*** Begin section ***
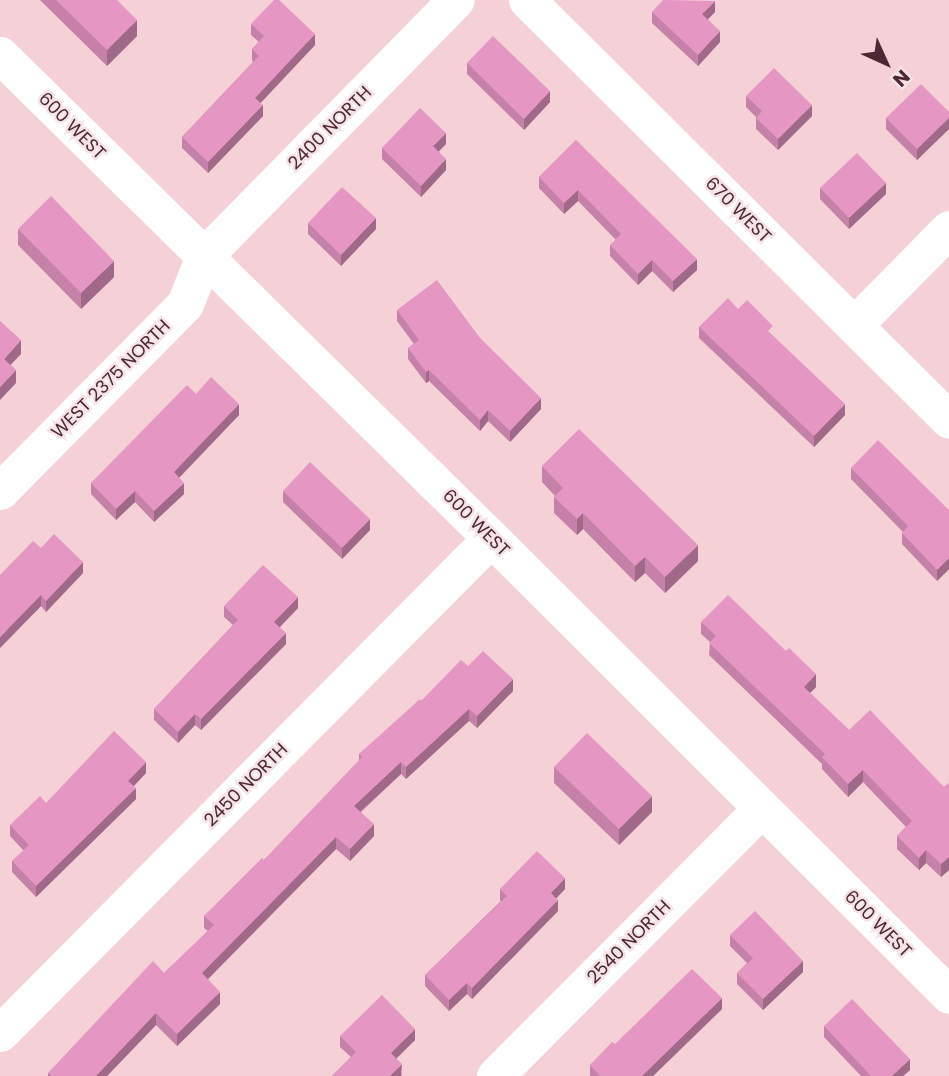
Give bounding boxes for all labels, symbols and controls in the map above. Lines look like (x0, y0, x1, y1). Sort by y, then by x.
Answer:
north arrow (851, 28, 921, 98)
text: N (887, 64, 916, 93)
street label: 2400 NORTH (284, 82, 376, 174)
street label: 600 WEST (34, 88, 110, 164)
street label: 670 WEST (700, 172, 776, 248)
street label: WEST 2375 NORTH (47, 315, 175, 443)
street label: 600 WEST (438, 485, 514, 561)
street label: 2450 NORTH (200, 739, 292, 831)
street label: 600 WEST (840, 886, 916, 962)
street label: 2540 NORTH (583, 896, 675, 988)

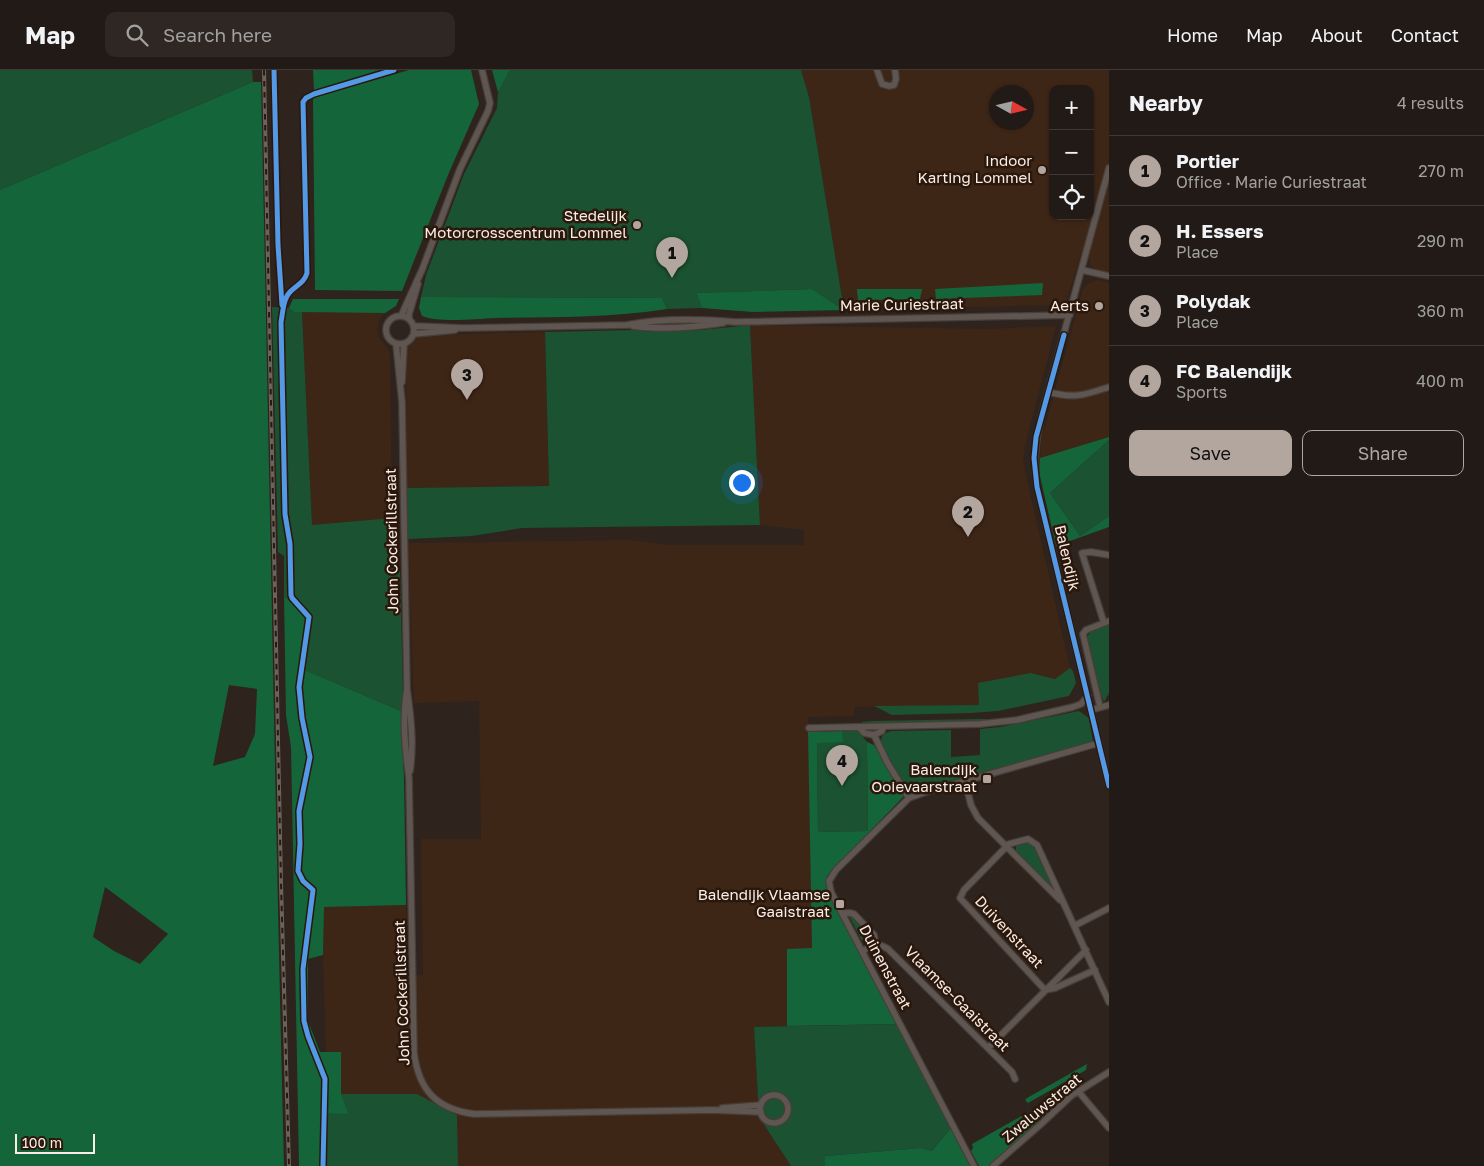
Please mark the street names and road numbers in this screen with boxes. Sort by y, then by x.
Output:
street label: Marie Curiestraat [840,294,964,314]
street label: John Cockerillstraat [381,468,401,614]
street label: Balendijk [1052,523,1084,593]
street label: Duivenstraat [972,892,1048,971]
street label: John Cockerillstraat [389,920,413,1066]
street label: Duinenstraat [856,921,916,1012]
street label: Vlaamse-Gaaistraat [901,942,1014,1055]
street label: Zwaluwstraat [998,1069,1084,1145]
*** End section ***
TO DO →
Set every record down verbatim. No pictures belong in the copy.

RESPONSE FOR THIS EXERCISE →
Give bounding boxes for all labels, symbols and controls in the map above. Lines look like (x0, y0, x1, y1). Sort by y, then by x.
Answer:
north arrow (851, 28, 921, 98)
text: N (887, 64, 916, 93)
street label: 2400 NORTH (284, 82, 376, 174)
street label: 600 WEST (34, 88, 110, 164)
street label: 670 WEST (700, 172, 776, 248)
street label: WEST 2375 NORTH (47, 315, 175, 443)
street label: 600 WEST (438, 485, 514, 561)
street label: 2450 NORTH (200, 739, 292, 831)
street label: 600 WEST (840, 886, 916, 962)
street label: 2540 NORTH (583, 896, 675, 988)

Please mark the street names and road numbers in this screen with boxes. Sort by y, then by x.
Output:
street label: Marie Curiestraat [840,294,964,314]
street label: John Cockerillstraat [381,468,401,614]
street label: Balendijk [1052,523,1084,593]
street label: Duivenstraat [972,892,1048,971]
street label: John Cockerillstraat [389,920,413,1066]
street label: Duinenstraat [856,921,916,1012]
street label: Vlaamse-Gaaistraat [901,942,1014,1055]
street label: Zwaluwstraat [998,1069,1084,1145]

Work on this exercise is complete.